Nun kann die Bundesregierung bei der Bildung aber nicht mehr viel bestellen, und sie kann nicht einmal mehr viel bezahlen, selbst wenn sie es möchte. Darum hat die Kanzlerin den Bildungsgipfel erfunden. Ich fürchte, dass der Bildungsgipfel zum neuen Steuerungsinstrument der Bildungspolitik zwischen Bund, Ländern und Kommunen wird. Die Kultusminister haben dann kaum noch etwas zu sagen, sondern es wird auf der Ebene der Finanzminister und Ministerpräsidenten entschieden. Das halte ich für ein großes Problem, wenn es um bildungspolitische Entscheidungen geht. Das kann der Weg nicht sein. Allerdings können wir auch die Länder verstehen. Angesichts der Finanzpolitik des Bundes - ich muss das nicht wiederholen; meine Kollegin Burchardt hat es eben gesagt - fehlt an allen Ecken und Enden das Geld. Der Grund ist die verfehlte Steuerpolitik des Bundes. Darum wird es schwierig werden, und darum erfindet die Bundesregierung dauernd Hilfsprogramme - wie jüngst das mit den Bildungsbegleitern -, die ausgebaut werden sollen. Ich kann mir momentan nicht vorstellen, dass durch die Bildungsbegleiter die Defizite ausgeglichen werden können, die es im Bildungsbereich landauf, landab gibt.

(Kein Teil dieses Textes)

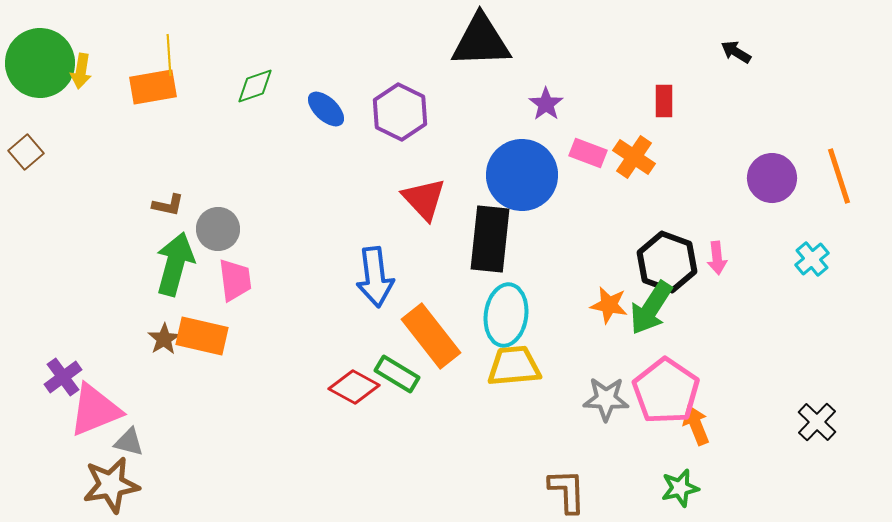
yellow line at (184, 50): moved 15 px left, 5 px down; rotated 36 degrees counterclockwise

(Beifall bei der LINKEN - Dr. Thomas Feist [CDU/CSU]: Das ist ein tolles Programm!)


Der Bildungsforscher Klemm stellt fest, dass die vollmundigen Ziele, die vor fast zwei Jahren in Dresden zwischen Bund und Ländern vereinbart worden sind, nicht einmal im Ansatz erfüllt werden. In der frühkindlichen Bildung geht der Ausbau der Plätze nur schleppend voran, und noch problematischer ist es bei der Ausbildung des dafür notwendigen Fachpersonals. Darum wird die Linke im Übrigen heute zu später Stunde einen Antrag für ein Fachkräfteprogramm „Bildung und Erziehung“ einbringen. Die Zahl der Jugendlichen ohne Schulabschluss ist immer noch dramatisch hoch. Nun sollen es Bildungsbegleiter richten. Ich glaube, wie gesagt, nicht daran, dass sie das ausbügeln können, was in der Schule nicht mehr geleistet werden kann. Wir brauchen nämlich eine bessere Schule. Dafür brauchen wir mehr Lehrerinnen und Lehrer, die allerdings erst noch ausgebildet werden müssen; aber auch dafür fehlt den Ländern derzeit das Geld. Darum fordern wir mit unserem Antrag zum Fachkräfteprogramm einen weiteren Hochschulpakt für die Ausbildung der Lehrerinnen und Lehrer.


(Beifall bei der LINKEN)


Bei den Ausbildungsplätzen redet man sich die Statistik schön. Die Zahl der Ausbildungsplätze geht insbesondere bei den größeren Unternehmen weiter zurück. Die Zahl der Jugendlichen, die trotz Schulabschluss keinen Ausbildungsplatz im dualen System bekommen, ist nach wie vor groß. Die Beteiligung an Maßnahmen der beruflichen Weiterbildung stagniert. Sie haben gerade ein Sparpaket aufgelegt, wodurch diese Situation weiter verschlechtert wird. Das Einzige, was etwas besser geworden zu sein scheint, ist die Zahl der Studienanfänger. Aber Professor Klemm warnt und fordert dazu auf, nachzurechnen, wie sie berechnet wird. Ich habe das Gefühl, dass wir weniger Abiturienten als Studienanfänger haben. Die Zahl kann irgendwie nicht stimmen. Deswegen finde ich, wir sollten einmal nachrechnen. Zurück zum Gipfel.
10 Prozent des Bruttoinlandsproduktes sollen im Bereich Bildung und Forschung investiert werden. Darüber ist man sich zwar einig, aber man konnte sich nicht darauf einigen, wer das bezahlt. Also ist der Bildungsgipfel ausgegangen wie das berühmte Hornberger Schießen. Das ist eine Pleite. Anders kann man das nicht bezeichnen.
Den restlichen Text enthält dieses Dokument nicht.